DIRECTIONS: Copy out the lines word for word, starting at the first one and ending at the one that contains "satisfait. Le médicament a longtemps été cr".

DATA FOR REVIEW:
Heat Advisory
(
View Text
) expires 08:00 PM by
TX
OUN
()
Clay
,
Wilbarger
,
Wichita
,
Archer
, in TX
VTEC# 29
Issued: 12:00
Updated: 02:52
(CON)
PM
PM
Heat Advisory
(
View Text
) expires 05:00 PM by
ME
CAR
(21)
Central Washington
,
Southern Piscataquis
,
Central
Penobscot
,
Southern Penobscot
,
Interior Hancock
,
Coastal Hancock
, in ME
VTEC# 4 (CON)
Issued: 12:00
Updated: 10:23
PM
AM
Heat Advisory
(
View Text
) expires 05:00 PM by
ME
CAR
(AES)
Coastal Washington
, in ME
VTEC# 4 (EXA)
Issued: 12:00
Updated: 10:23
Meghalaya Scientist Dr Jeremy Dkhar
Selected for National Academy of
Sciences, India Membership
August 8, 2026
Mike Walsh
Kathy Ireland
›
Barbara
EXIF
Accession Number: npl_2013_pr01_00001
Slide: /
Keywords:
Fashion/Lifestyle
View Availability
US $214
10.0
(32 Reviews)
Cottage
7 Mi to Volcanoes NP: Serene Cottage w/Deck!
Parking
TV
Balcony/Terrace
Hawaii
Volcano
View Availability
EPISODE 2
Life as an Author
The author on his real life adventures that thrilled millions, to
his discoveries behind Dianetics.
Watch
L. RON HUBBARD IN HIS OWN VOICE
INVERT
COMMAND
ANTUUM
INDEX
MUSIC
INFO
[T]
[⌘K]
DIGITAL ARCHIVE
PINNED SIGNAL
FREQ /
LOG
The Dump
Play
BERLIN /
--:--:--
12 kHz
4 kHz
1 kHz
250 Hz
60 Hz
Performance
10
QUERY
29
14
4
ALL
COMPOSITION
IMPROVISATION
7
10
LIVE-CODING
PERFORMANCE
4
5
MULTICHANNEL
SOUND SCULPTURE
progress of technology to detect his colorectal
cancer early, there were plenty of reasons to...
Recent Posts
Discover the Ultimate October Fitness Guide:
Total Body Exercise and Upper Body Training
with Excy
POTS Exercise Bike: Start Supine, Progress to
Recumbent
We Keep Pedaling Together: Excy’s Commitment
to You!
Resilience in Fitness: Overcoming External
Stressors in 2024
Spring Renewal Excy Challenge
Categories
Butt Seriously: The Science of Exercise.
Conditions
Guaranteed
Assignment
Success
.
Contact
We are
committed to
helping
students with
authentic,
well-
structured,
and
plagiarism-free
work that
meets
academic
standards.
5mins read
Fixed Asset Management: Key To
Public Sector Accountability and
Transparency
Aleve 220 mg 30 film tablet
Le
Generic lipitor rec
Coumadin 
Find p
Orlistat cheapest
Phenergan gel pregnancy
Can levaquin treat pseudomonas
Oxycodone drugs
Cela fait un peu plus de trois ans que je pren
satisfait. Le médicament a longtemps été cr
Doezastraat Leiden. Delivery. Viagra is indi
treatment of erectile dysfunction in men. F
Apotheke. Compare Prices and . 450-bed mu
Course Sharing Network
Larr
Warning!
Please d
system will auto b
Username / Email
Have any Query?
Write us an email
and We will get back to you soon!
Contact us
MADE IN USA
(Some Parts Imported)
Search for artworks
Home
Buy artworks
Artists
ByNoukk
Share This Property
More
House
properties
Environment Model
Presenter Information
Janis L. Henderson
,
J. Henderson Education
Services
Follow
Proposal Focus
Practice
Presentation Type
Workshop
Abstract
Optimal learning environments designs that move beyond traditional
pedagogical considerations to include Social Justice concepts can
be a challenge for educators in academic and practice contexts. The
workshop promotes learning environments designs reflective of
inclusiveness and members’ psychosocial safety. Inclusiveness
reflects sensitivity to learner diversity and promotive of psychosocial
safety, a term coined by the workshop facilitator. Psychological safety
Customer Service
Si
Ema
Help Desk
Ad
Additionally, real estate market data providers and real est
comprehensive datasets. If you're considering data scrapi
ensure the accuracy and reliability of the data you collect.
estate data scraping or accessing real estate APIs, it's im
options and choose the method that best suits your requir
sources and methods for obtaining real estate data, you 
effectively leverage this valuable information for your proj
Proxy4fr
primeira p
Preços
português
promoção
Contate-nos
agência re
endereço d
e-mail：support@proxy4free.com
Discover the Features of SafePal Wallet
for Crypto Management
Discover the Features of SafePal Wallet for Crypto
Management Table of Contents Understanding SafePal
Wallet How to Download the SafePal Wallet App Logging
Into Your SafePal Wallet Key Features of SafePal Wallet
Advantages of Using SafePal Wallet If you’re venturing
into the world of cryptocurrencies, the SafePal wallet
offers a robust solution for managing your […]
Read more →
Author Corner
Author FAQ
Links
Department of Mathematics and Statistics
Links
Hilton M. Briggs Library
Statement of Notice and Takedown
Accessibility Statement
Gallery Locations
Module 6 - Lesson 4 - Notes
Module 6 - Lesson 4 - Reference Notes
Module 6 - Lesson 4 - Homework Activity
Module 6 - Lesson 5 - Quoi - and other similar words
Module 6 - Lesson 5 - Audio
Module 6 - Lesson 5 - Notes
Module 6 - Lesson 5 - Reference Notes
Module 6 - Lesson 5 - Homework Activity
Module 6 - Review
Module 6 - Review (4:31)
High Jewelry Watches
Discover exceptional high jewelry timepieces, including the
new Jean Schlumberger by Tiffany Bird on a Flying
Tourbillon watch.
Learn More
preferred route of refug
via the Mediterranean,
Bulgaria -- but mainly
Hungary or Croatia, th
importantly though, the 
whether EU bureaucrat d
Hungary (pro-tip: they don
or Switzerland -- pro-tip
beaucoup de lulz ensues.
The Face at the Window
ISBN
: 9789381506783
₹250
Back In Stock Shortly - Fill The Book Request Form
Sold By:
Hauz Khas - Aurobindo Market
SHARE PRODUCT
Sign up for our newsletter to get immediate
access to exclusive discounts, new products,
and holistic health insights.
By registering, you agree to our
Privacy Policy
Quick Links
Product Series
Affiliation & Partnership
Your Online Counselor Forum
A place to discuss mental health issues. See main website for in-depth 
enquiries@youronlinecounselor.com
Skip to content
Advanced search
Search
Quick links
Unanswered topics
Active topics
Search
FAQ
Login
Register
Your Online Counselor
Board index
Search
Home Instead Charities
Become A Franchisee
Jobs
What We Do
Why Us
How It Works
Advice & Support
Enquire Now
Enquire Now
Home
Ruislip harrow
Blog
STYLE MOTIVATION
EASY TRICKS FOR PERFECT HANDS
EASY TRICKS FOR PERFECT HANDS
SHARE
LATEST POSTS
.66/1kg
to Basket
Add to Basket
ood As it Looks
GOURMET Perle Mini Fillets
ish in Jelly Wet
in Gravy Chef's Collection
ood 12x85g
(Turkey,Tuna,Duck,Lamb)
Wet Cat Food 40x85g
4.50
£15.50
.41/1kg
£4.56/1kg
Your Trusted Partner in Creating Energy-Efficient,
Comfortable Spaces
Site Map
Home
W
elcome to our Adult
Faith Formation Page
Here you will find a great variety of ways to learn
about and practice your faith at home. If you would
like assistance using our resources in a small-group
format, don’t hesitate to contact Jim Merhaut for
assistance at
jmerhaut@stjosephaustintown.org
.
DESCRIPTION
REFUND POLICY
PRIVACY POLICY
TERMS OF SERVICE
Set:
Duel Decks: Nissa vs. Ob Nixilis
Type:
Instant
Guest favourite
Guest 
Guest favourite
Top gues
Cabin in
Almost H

EXERCISE ANSWER:
Heat Advisory
(
View Text
) expires 08:00 PM by
TX
OUN
()
Clay
,
Wilbarger
,
Wichita
,
Archer
, in TX
VTEC# 29
Issued: 12:00
Updated: 02:52
(CON)
PM
PM
Heat Advisory
(
View Text
) expires 05:00 PM by
ME
CAR
(21)
Central Washington
,
Southern Piscataquis
,
Central
Penobscot
,
Southern Penobscot
,
Interior Hancock
,
Coastal Hancock
, in ME
VTEC# 4 (CON)
Issued: 12:00
Updated: 10:23
PM
AM
Heat Advisory
(
View Text
) expires 05:00 PM by
ME
CAR
(AES)
Coastal Washington
, in ME
VTEC# 4 (EXA)
Issued: 12:00
Updated: 10:23
Meghalaya Scientist Dr Jeremy Dkhar
Selected for National Academy of
Sciences, India Membership
August 8, 2026
Mike Walsh
Kathy Ireland
›
Barbara
EXIF
Accession Number: npl_2013_pr01_00001
Slide: /
Keywords:
Fashion/Lifestyle
View Availability
US $214
10.0
(32 Reviews)
Cottage
7 Mi to Volcanoes NP: Serene Cottage w/Deck!
Parking
TV
Balcony/Terrace
Hawaii
Volcano
View Availability
EPISODE 2
Life as an Author
The author on his real life adventures that thrilled millions, to
his discoveries behind Dianetics.
Watch
L. RON HUBBARD IN HIS OWN VOICE
INVERT
COMMAND
ANTUUM
INDEX
MUSIC
INFO
[T]
[⌘K]
DIGITAL ARCHIVE
PINNED SIGNAL
FREQ /
LOG
The Dump
Play
BERLIN /
--:--:--
12 kHz
4 kHz
1 kHz
250 Hz
60 Hz
Performance
10
QUERY
29
14
4
ALL
COMPOSITION
IMPROVISATION
7
10
LIVE-CODING
PERFORMANCE
4
5
MULTICHANNEL
SOUND SCULPTURE
progress of technology to detect his colorectal
cancer early, there were plenty of reasons to...
Recent Posts
Discover the Ultimate October Fitness Guide:
Total Body Exercise and Upper Body Training
with Excy
POTS Exercise Bike: Start Supine, Progress to
Recumbent
We Keep Pedaling Together: Excy’s Commitment
to You!
Resilience in Fitness: Overcoming External
Stressors in 2024
Spring Renewal Excy Challenge
Categories
Butt Seriously: The Science of Exercise.
Conditions
Guaranteed
Assignment
Success
.
Contact
We are
committed to
helping
students with
authentic,
well-
structured,
and
plagiarism-free
work that
meets
academic
standards.
5mins read
Fixed Asset Management: Key To
Public Sector Accountability and
Transparency
Aleve 220 mg 30 film tablet
Le
Generic lipitor rec
Coumadin 
Find p
Orlistat cheapest
Phenergan gel pregnancy
Can levaquin treat pseudomonas
Oxycodone drugs
Cela fait un peu plus de trois ans que je pren
satisfait. Le médicament a longtemps été cr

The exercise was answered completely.